Dr. L. Robbins of the Robbins Headache Clinic recently posted some thoughts about (American) Football and the injuries that can lead to headache conditions. Here is a portion of what he wrote:
Concussions are part of football, with the severity ranging from mild (feeling dazed) to severe (out cold). … Some symptoms may linger for years. Players with multiple concussions have an increased chance of long-term problems that include chronic headache, lower GPAs, memory and emotional difficulties, dementia, and a host of other problems.
Equally disturbing are repeated knocks to the head that do not produce obvious concussion symptoms. A child who plays football from ages 7-18 will typically sustain thousands of hits to the head during games and practices over the years. High school players occasionally die from football. This may occur due to “second impact syndrome,” from returning too soon after the first concussion. Chronic traumatic encephalopathy (CTE) can result from many head impacts, and leads to death among NFL players and boxers. It recently has been identified in high school and college age players.

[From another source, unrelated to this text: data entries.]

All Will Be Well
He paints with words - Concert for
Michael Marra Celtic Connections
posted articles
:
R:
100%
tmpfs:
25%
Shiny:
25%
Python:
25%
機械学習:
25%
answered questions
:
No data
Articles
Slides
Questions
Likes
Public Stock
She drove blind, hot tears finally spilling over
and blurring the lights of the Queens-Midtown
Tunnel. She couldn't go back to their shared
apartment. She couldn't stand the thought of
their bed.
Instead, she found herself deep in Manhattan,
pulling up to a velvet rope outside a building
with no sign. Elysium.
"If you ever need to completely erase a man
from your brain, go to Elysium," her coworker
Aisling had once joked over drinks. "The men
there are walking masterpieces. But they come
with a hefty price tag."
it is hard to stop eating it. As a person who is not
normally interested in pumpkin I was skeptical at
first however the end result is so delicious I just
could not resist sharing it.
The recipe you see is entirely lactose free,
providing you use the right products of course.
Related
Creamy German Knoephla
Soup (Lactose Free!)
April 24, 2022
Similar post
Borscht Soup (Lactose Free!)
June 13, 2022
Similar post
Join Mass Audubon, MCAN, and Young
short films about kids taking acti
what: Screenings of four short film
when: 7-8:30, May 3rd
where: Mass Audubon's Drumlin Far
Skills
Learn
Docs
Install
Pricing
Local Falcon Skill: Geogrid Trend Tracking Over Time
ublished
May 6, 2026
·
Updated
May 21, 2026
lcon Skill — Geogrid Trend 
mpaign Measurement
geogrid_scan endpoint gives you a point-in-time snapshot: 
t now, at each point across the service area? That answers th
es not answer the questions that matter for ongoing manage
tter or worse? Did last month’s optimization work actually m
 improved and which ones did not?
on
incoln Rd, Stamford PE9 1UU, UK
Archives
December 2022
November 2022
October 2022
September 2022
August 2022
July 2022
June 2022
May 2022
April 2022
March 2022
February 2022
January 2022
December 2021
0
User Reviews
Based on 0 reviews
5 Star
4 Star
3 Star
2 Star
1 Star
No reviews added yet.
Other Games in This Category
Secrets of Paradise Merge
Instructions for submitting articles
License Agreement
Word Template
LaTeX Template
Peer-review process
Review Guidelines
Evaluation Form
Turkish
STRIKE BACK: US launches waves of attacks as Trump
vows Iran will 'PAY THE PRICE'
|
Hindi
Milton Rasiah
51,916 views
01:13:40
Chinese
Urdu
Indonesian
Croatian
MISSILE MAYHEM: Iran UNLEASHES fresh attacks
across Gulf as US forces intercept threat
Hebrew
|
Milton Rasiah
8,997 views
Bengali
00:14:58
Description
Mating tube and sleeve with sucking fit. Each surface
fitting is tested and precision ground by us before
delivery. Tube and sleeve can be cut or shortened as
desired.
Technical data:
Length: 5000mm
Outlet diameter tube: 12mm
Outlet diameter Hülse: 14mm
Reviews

So what does Dr. Robbins recommend? Should we ban football?
Recognizing the difficulties, he makes some suggestions, such as:
- Eliminating tackle football for those under 18.
- Eliminating hitting in practice. As strange as this may sound to some, it was a policy used by John Gagliardi, arguably the most successful coach in the history of American football.
- Use certified trainers.
- Improved helmets, although Dr. Robbins admits these help only slightly when it comes to concussions. (Remember the Riddell helmet controversy?)

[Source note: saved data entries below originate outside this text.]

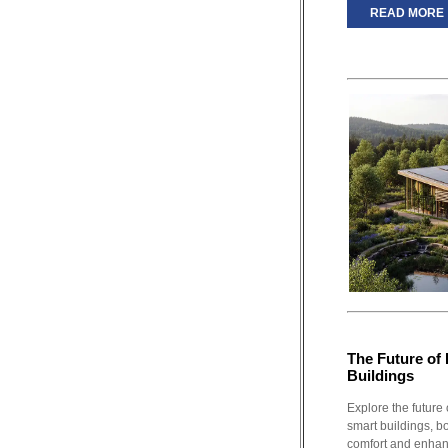
READ MORE
The Future of 
Buildings
Explore the future 
smart buildings, b
comfort and enhanc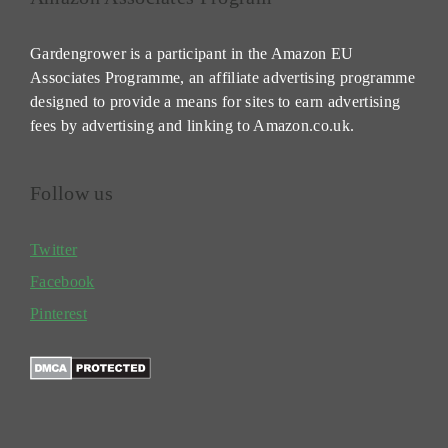
Gardengrower is a participant in the Amazon EU
Associates Programme, an affiliate advertising programme
designed to provide a means for sites to earn advertising
fees by advertising and linking to Amazon.co.uk.
Follow us
Twitter
Facebook
Pinterest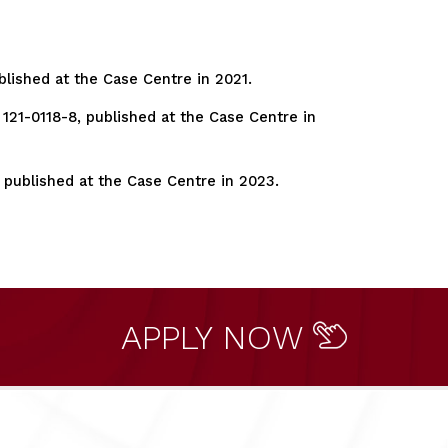
blished at the Case Centre in 2021.
121-0118-8, published at the Case Centre in
 published at the Case Centre in 2023.
APPLY NOW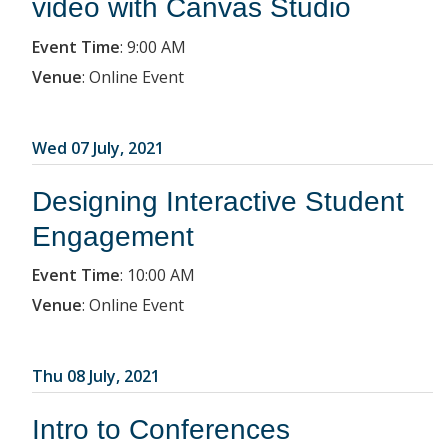
video with Canvas Studio
Event Time
:
9:00 AM
Venue
:
Online Event
Wed 07 July, 2021
Designing Interactive Student
Engagement
Event Time
:
10:00 AM
Venue
:
Online Event
Thu 08 July, 2021
Intro to Conferences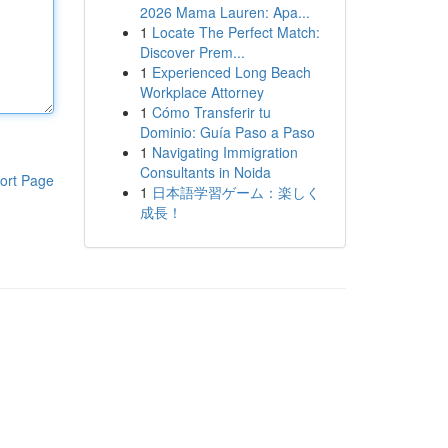
2026 Mama Lauren: Apa...
1
Locate The Perfect Match:
Discover Prem...
1
Experienced Long Beach
Workplace Attorney
1
Cómo Transferir tu
Dominio: Guía Paso a Paso
1
Navigating Immigration
Consultants in Noida
ort Page
1
日本語学習ゲーム：楽しく
成長！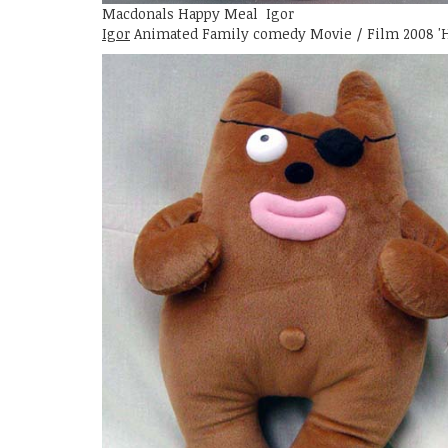
Macdonals Happy Meal Igor
Igor
Animated Family comedy Movie / Film 2008 '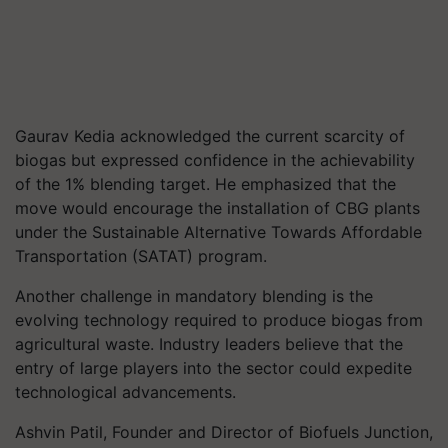
Gaurav Kedia acknowledged the current scarcity of
biogas but expressed confidence in the achievability
of the 1% blending target. He emphasized that the
move would encourage the installation of CBG plants
under the Sustainable Alternative Towards Affordable
Transportation (SATAT) program.
Another challenge in mandatory blending is the
evolving technology required to produce biogas from
agricultural waste. Industry leaders believe that the
entry of large players into the sector could expedite
technological advancements.
Ashvin Patil, Founder and Director of Biofuels Junction,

- Educate players, coaches and parents about proper tackling techniques, keeping heads up, and reporting concussions.
- A buddy system to help players report concussions.
- Laws regarding concussions may help, but brain damage can occur even without concussions.
Regarding the concern about concussions, here’s the issue. A concussion is actually a MTBI – that is, a mild traumatic brain injury. Players should not go back in the game after a mild brain injury (that is, a concussion). Which means players often will not want to report a concussion. Which can cause very serious problems, especially if they get hit again. Post concussion syndrome – and worse.
That’s why there’s so much obsession over what many people still think of as an insignificant issue.
Obviously this issue goes beyond tackle football. Similar injuries can occur in football/soccer, basketball, as well as the more obvious sports such as rugby and boxing.